Service Communautaire d'Information sur la Recherche et le Développement - CORDIS

Final Activity Report Summary - DGET (Data-Grid Environment and Tools for Distributed Management and Analysis of Large Sets of Scientific Data)

Grid based computational infrastructure has emerged as a natural response to the demands of computing applications worldwide which are becoming more complex and demanding in terms of resources as well as increasingly collaborative and interdisciplinary. We have concentrated on two aspects of Grid computing: firstly, devising a framework for efficient, scalable and robust computing for a system which by its nature is dynamic, heterogeneous and decentralised; secondly, providing a user-friendly environment which hides the complexity of the Grid, and allows the application scientist to interact with their data.

The first challenge has been addressed using the concepts of peer-to-peer (P2P) computing. Usually Grid systems were designed to run sophisticated applications with intensive computing and storage needs across the traditional organisational boundaries and are characterised by sophisticated resource management and data transfer components. P2P systems on the other hand were mainly designed for resource sharing, mostly files, and therefore focuses on sophisticated resource discovery capabilities. Each approach has its own advantages and disadvantages and our DGET project combines ideas from both approaches.

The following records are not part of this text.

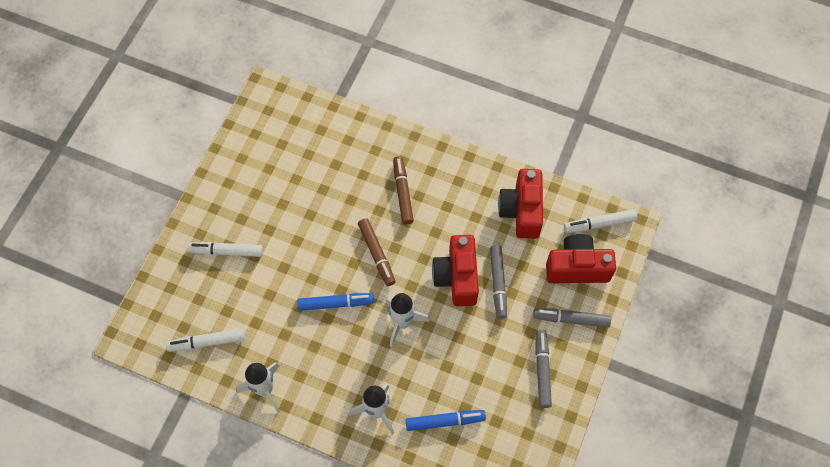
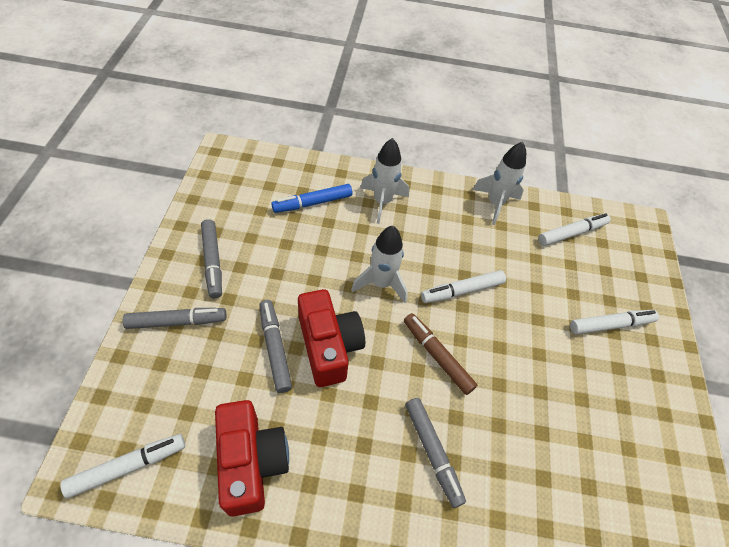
camera: 160 degrees right, 10 degrees down
blue marker [297,293,374,311] -> white marker [421,270,506,303]
brown marker [393,156,414,225] -> grey marker [405,398,466,508]
red camera [546,234,616,283] -> none

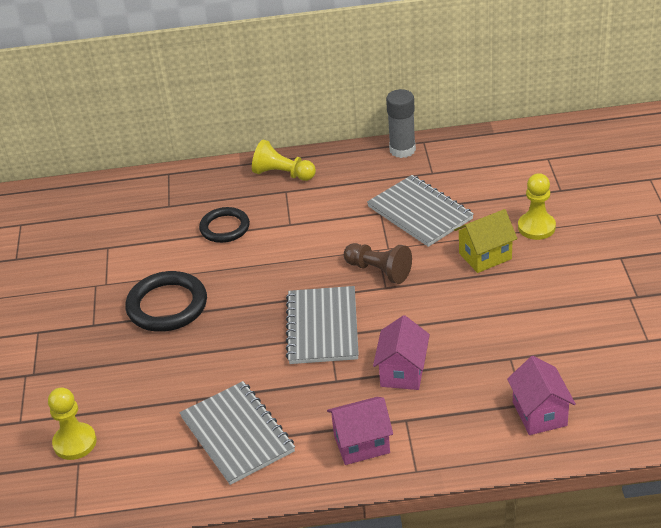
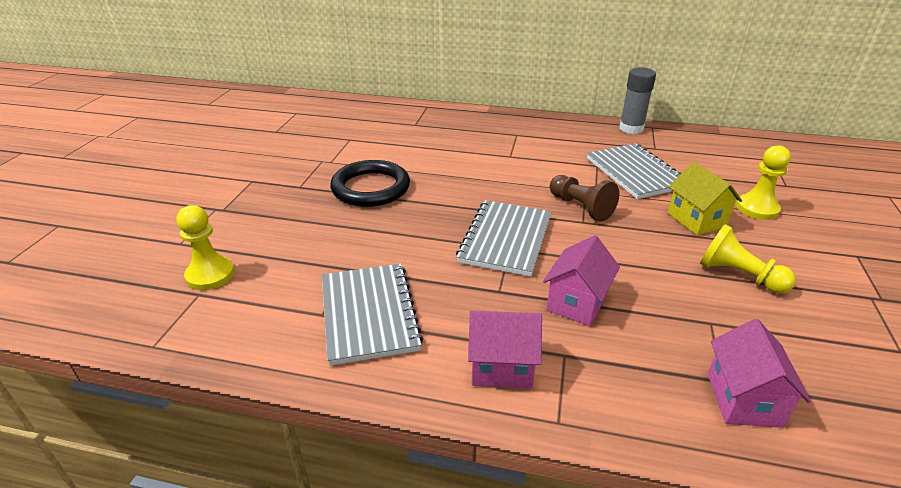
camera: 15 degrees right, 5 degrees down
black ring [199,207,250,243] -> none
yellow pawn [252,140,316,181] -> yellow pawn moved to [700,224,796,294]
yellow house [454,209,517,273] -> yellow house turned 75 degrees clockwise [668,162,742,235]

We developed an efficient and robust virtual network topology that can manage resources in a dynamic computing environment where nodes can join or leave the Grid without warning. Nodes that join the system are organized in a virtual tree-hierarchy topology following a model known as B+tree. We have shown that by choosing a tree topology and having the lower branches report solely to their parents, the diameter of the network only increases logarithmically with the number of nodes. Updates due to nodes migration only introduce small overheads. We have performed several experiments on systems of heterogenous computers that confirm the results of our theoretical work. We have produced a prototype that allows one implement DGET on a given system.

Most Grid based workflow management systems rely on a centralised workflow enactment engine to take care of the execution of the entire workflow application. Our approach to the problem though is fully distributed. The graphical interface to DGET is divided into four modules: a workbench for viewing and monitoring user application workflow; a desktop for building user application and defining its corresponding workflow; the DGET environment for defining and setting a specific user environment; and finally, a DGET monitor for discovering, pooling, and managing grid resources.

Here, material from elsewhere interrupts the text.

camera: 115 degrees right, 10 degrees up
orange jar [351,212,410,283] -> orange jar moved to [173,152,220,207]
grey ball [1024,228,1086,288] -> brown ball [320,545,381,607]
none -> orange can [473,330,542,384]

The second challenge has been to hide the complexity of this approach from the non-computer scientist. The test-bed application chosen was in the area of particle physics where the volumes of data are so large (petabytes) as is the CPU required to analyse it, that distributed computing using the Grid is the only viable solution and is a major research topic at CERN, the European Centre for Particle Physics, and our partner organisation on this project.

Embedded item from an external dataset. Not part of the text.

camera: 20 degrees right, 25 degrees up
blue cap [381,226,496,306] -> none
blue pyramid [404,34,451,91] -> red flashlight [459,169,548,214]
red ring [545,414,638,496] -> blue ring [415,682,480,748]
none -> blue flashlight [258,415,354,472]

We have designed a middleware layer called 'Feicim' (meaning 'I see' in Gaelic) which hides the code complexity and provides a unified representation of data and algorithms through an intuitive interactive GUI. Specifically Feicim allows: viewing of all distributed data files in a tree structure; selection and viewing (e.g. histogramming) of data on these files; discovery and selection of available algorithms (filters) that can be applied to data; implementation of algorithms either in real time on local resources or on the Grid; return of output results as data-files or histograms. The GUI and datafile-browsing of Feicim have been integrated into the core code of the LHCb experiment, a collaboration of over 500 physicists from 48 institutes in 13 countries and it allows them locate their data of interest in a simple intuitive fashion. Work is on-going to incorporate the other aspects of Feicim and DGET to allow simple data analysis in a robust environment.